*Le tue istruzioni*: Indica se ciascuna delle seguenti affermazioni concorda con il brano sulla campagna, rispondendo sì o no e citando testualmente le parole del brano che lo stabiliscono. (a) Il viale in terra battuta era fiancheggiato da olmi su entrambi i lati. (b) La casa colonica aveva due piani. (c) Le pietre del muro apparivano consumate dal tempo.

*Brano*:
Lungo una strada alberata di salici piangenti e fiancheggiata da un fossato abbiamo individuato una villa con ampio giardino appartenente ad una famiglia di origine nobile, conti, e tutt’attorno estesi vigneti. Imboccata una strada sterrata le colture si diversificavano: mais, grano, soia, tuberi, pioppeti, frutteti e, cosa ora mai rara, campi di medica. Ad un tratto ci fu una certa attrazione per un viale in terra battuta con una linea di ciuffi d’erba proprio al centro, fiancheggiata da un filare di olmi in ambo i lati, posta tra due campi coltivati proprio a medica e che pareva terminasse in un boschetto. Quel piccolo contesto ambientale conservato integro e naturale, proiettava improvvisamente l’immaginazione ad un’epoca diversa, di fine ‘800 inizi ‘900, quando le donne indossavano abiti lunghi, preparavano il burro in casa, i contadini lavoravano nei campi o si occupavano della mungitura, i cavalli trainavano i calessi, l’erba veniva falciata e fatta essiccare fino a diventare fieno ed altre attività che oggi forse si conoscono solo attraverso i racconti dei nonni o i libri scritti da qualche nostalgico.
Uno ad uno ci lasciavamo alle spalle gli olmi e lentamente si apriva un altro scenario davanti a noi. Si intravvedeva il muro di pietra di una casa colonica a tre piani, con la porta di ingresso e gli scuretti delle finestre in legno logorati dal tempo, dalle piogge, dal freddo e dal sole rovente delle estati: la superficie legnosa si mostrava ruvida rigata e spigolosa. Solo le pietre parevano non essere state neppure scalfite, ancora lisce e bianche.

(Elementi archiviati)
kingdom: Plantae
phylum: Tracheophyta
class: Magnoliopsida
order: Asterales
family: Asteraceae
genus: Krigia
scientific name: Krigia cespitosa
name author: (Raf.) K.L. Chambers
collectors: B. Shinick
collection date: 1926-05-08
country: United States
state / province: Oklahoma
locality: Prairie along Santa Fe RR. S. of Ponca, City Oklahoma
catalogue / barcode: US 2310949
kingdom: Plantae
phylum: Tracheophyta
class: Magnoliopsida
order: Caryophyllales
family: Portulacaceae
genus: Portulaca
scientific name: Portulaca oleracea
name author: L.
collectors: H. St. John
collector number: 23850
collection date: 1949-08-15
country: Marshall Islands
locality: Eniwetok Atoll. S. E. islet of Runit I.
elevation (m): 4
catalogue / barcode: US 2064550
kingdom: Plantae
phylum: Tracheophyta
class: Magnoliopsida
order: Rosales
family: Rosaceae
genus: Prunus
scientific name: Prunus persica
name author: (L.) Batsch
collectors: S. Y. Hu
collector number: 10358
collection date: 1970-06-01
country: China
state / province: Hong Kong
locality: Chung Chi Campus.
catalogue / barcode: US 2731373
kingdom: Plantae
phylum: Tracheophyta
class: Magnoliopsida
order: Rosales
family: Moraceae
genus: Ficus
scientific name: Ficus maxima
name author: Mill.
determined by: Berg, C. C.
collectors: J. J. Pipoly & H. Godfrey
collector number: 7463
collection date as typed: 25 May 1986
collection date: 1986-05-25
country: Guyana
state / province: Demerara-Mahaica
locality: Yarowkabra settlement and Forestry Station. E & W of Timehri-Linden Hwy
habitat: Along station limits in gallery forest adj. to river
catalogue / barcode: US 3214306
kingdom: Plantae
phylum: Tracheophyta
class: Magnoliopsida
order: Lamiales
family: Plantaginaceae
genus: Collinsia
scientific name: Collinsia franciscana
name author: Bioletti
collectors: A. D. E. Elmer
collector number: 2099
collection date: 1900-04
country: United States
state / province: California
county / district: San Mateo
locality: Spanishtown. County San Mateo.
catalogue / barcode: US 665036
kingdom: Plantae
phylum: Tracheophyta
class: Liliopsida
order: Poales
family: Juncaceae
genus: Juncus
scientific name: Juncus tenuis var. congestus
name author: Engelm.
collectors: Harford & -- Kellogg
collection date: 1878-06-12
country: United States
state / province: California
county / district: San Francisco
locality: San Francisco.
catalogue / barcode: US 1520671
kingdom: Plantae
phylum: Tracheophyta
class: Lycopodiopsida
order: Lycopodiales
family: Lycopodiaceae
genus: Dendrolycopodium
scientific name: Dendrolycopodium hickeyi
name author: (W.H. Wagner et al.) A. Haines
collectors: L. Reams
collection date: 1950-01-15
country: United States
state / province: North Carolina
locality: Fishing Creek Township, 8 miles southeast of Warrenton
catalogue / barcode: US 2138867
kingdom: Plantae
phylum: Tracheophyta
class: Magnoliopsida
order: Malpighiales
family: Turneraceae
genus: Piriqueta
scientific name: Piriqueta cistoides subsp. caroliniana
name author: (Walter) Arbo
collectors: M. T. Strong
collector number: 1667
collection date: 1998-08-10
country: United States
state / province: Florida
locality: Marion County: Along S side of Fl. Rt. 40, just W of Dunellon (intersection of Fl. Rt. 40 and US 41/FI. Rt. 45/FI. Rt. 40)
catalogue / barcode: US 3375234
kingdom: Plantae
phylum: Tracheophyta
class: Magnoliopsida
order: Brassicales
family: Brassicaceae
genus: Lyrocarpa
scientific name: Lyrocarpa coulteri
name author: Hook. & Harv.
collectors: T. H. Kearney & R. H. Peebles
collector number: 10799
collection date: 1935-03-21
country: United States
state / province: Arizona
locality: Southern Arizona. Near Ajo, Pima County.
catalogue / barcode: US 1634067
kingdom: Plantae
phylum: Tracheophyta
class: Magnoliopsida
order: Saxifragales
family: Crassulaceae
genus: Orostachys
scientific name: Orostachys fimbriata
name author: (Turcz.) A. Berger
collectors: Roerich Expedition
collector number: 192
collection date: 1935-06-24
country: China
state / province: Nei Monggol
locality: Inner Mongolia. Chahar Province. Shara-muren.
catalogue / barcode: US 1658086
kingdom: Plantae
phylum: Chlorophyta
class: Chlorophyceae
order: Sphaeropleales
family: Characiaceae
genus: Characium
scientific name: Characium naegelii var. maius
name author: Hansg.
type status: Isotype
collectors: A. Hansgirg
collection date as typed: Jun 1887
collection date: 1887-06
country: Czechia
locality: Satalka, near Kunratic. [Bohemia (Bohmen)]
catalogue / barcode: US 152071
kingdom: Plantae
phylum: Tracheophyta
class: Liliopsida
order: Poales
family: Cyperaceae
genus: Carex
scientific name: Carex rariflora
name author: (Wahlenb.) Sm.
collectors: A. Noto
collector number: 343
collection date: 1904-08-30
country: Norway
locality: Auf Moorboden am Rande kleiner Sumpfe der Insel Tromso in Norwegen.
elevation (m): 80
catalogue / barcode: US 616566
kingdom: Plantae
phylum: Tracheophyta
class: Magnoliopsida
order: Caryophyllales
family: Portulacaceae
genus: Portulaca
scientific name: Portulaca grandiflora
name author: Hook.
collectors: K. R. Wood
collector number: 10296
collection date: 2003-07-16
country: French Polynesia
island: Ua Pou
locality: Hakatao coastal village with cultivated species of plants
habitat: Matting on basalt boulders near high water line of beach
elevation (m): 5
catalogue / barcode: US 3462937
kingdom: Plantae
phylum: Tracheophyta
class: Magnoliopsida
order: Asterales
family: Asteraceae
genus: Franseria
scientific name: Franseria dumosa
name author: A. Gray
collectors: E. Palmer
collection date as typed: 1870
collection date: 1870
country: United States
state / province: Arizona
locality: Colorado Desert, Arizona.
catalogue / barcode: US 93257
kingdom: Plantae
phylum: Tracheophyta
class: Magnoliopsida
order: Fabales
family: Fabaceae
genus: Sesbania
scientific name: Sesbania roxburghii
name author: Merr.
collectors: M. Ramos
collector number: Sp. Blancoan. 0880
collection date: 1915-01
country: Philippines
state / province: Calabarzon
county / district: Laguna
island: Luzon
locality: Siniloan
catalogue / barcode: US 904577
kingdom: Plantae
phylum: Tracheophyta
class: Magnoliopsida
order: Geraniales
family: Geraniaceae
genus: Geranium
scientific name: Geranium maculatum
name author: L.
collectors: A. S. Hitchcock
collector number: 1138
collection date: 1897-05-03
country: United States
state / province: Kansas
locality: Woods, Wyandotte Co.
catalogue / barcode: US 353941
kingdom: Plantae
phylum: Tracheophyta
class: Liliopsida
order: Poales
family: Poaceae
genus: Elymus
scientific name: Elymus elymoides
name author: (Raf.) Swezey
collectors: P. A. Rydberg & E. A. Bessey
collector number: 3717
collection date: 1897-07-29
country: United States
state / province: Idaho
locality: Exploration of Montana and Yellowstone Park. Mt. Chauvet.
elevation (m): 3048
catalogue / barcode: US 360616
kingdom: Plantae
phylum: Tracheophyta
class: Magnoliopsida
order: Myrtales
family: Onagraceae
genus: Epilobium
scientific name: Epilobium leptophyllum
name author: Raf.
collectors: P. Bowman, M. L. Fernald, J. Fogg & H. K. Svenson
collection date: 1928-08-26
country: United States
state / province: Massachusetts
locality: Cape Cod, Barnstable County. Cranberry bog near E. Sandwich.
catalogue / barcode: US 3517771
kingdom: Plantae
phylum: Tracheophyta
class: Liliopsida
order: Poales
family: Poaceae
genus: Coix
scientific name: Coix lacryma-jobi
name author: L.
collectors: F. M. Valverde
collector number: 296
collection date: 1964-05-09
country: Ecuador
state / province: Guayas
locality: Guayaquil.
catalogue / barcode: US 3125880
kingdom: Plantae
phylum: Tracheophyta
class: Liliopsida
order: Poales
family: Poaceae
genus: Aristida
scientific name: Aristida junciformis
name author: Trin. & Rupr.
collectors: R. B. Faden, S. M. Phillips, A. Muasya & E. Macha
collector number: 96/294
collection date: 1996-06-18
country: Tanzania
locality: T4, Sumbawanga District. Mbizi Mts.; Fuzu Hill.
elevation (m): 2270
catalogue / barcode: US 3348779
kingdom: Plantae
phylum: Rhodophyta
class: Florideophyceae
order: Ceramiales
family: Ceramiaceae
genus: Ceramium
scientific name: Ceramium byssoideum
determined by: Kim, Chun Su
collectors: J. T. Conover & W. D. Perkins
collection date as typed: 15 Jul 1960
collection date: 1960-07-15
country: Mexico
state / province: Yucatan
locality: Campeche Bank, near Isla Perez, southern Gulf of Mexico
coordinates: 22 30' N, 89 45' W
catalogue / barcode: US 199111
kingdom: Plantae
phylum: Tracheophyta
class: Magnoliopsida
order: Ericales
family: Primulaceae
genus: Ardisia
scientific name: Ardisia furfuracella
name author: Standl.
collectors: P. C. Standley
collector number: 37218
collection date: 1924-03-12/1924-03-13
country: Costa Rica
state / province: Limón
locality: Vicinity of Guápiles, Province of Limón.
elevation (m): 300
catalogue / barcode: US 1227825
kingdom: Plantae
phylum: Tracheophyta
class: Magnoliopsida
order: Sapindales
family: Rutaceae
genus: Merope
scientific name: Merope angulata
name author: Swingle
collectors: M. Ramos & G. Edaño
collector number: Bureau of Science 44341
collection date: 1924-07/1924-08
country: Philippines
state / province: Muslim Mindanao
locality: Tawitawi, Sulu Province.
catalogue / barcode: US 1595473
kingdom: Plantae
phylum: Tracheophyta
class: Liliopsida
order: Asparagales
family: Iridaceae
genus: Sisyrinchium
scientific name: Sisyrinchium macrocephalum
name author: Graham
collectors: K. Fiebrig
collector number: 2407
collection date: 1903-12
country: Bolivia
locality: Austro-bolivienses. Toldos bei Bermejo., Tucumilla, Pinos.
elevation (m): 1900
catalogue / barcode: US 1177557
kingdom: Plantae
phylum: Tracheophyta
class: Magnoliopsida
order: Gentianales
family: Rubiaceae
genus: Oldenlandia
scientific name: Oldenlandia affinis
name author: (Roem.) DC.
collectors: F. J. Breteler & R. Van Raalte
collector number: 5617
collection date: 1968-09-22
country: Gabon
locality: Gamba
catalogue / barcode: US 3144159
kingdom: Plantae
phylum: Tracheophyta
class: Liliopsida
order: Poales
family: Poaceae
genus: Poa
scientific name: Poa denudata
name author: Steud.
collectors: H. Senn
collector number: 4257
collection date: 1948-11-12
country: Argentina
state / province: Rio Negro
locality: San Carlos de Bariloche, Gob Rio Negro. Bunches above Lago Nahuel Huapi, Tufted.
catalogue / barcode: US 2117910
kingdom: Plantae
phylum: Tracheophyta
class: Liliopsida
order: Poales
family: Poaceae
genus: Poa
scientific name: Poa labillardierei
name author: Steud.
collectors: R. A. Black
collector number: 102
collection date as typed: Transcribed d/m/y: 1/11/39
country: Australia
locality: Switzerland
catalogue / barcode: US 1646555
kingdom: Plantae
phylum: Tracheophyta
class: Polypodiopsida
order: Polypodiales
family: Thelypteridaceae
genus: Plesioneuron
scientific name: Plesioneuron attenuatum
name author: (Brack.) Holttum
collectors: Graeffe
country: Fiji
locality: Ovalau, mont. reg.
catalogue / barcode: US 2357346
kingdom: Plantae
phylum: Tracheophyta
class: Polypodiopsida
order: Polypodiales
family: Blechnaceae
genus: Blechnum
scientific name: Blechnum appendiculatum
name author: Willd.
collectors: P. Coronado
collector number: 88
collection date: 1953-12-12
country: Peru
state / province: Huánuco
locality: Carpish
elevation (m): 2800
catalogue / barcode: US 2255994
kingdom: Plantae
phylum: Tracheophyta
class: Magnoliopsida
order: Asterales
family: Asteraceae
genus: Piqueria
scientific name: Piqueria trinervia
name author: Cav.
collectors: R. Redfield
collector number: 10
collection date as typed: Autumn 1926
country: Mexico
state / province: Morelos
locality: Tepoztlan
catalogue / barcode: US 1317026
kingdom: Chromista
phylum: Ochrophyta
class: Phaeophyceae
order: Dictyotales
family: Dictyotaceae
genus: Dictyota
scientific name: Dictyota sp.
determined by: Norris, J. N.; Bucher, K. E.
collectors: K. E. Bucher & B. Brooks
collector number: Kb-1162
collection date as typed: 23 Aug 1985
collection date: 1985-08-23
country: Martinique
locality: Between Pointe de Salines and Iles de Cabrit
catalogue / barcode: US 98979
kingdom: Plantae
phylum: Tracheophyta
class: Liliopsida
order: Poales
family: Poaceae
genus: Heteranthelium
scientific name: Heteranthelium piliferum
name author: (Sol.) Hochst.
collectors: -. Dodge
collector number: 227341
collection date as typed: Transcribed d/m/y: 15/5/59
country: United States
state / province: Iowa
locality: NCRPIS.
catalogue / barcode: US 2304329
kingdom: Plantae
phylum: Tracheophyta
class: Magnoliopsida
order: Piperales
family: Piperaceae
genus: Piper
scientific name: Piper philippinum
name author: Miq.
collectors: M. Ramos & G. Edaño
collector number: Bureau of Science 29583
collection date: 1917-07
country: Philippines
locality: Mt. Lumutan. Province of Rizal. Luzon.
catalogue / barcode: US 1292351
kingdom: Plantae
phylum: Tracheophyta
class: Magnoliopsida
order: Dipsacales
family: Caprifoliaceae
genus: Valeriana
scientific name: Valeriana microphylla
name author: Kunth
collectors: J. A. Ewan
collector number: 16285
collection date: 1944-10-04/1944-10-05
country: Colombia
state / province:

*Risposta attesa*:
(a) Sì: "fiancheggiata da un filare di olmi in ambo i lati".
(b) No: "una casa colonica a tre piani".
(c) No: "Solo le pietre parevano non essere state neppure scalfite, ancora lisce e bianche."